The guardian engineering blog - What to listen to next? jq to the rescue!

Recently I was looking for some new music to listen to and thought I’d check the Guardian to see what had received good reviews. When I went on to the site though I found it a bit hard to narrow down the reviews to ones I was interested in — albums rather than live reviews, which had received at least 4 stars.

Naturally I turned to the Content API for help and this also seemed like a good opportunity to learn a tool I’d been interested in for a while: jq.

Jq, according to their GitHub site, is “a lightweight and flexible command-line JSON processor … like sed for JSON”.

I think of it as performing the functions that XPath and XSLT do for XML but for JSON (fortunately the syntax is far less verbose than XSLT). There is a fairly decent tutorial on the site, but best of all there is an online tool which allows you to try out jq interactively in a browser.

First though we need some JSON to transform, so over to the Content API.

CAPI talk

It is a simple enough task to fetch reviews by adding the tone/reviews tag, and by adding the tone/albumreview tag as well we can exclude live reviews and just return albums (I found that using both tags rather than just tone/albumreview alone gave better results because it filtered out some other non-review type articles).

By also adding fields=starRating into our query, we can return the star rating given in the review. Then we will limit our query to the last month by adding date parameters.
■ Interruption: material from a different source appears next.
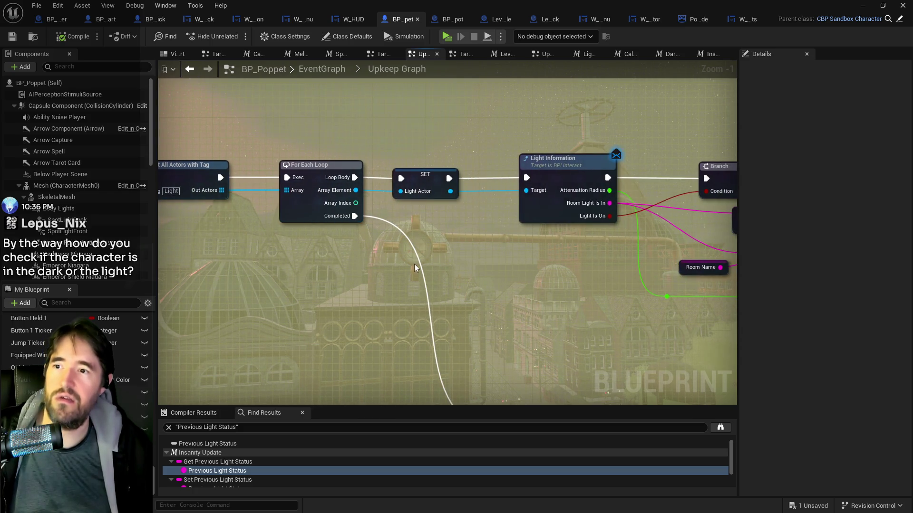
pyautogui.moveTo(546, 223)
pyautogui.mouseDown()
pyautogui.moveTo(491, 223)
pyautogui.moveTo(373, 264)
pyautogui.mouseUp()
This is about as far as we can go with the Content API since it doesn’t support querying by star rating.

Our final query string now looks like this:

http://content.guardianapis.com/search?api-key=test&show-fields=starRating&page-size=1&tag=tone/albumreview,tone/reviews&from-date=2015-01-03&to-date=2015-02-03

…and the response looks like this (trimmed to two results for brevity):

{
  "response": {
    "status": "ok",
    "userTier": "developer",
    "total": 15895,
    "startIndex": 1,
    "pageSize": 10,
    "currentPage": 1,
    "pages": 1590,
    "orderBy": "newest",
    "results": [
      {
        "webTitle": "Bob Dylan: Shadows in the Night review – pre-rock songs imbued with romantic regret",
        "webPublicationDate": "2015-02-01T08:30:09Z",
        "sectionId": "music",
        "id": "music/2015/feb/01/bob-dylan-shadows-in-night-review-pre-rock-songs-romantic-regret",
        "fields": {
          "starRating": "4"
        },
        "webUrl": "http://www.theguardian.com/music/2015/feb/01/bob-dylan-shadows-in-night-review-pre-rock-songs-romantic-regret",
        "apiUrl": "http://content.guardianapis.com/music/2015/feb/01/bob-dylan-shadows-in-night-review-pre-rock-songs-romantic-regret",
        "sectionName": "Music"
      },
      {
        "webTitle": "Viet Cong: Viet Cong review – ambitious experimental rock, with tunes",
        "webPublicationDate": "2015-01-29T22:30:02Z",
        "sectionId": "music",
        "id": "music/2015/jan/29/viet-cong-viet-cong-review",
        "fields": {
          "starRating": "4"
        },
        "webUrl": "http://www.theguardian.com/music/2015/jan/29/viet-cong-viet-cong-review",
        "apiUrl": "http://content.guardianapis.com/music/2015/jan/29/viet-cong-viet-cong-review",
        "sectionName": "Music"
      }
    ]
  }
}

Jq for the music

Next we need to take this JSON and do something interesting with it. If you recall, we were trying to find albums which received good reviews — ie. those with a star rating of 4 or above. This is where jq comes in as it allows us to take the JSON returned by the Content API and very quickly and easily filter it based on JSON values.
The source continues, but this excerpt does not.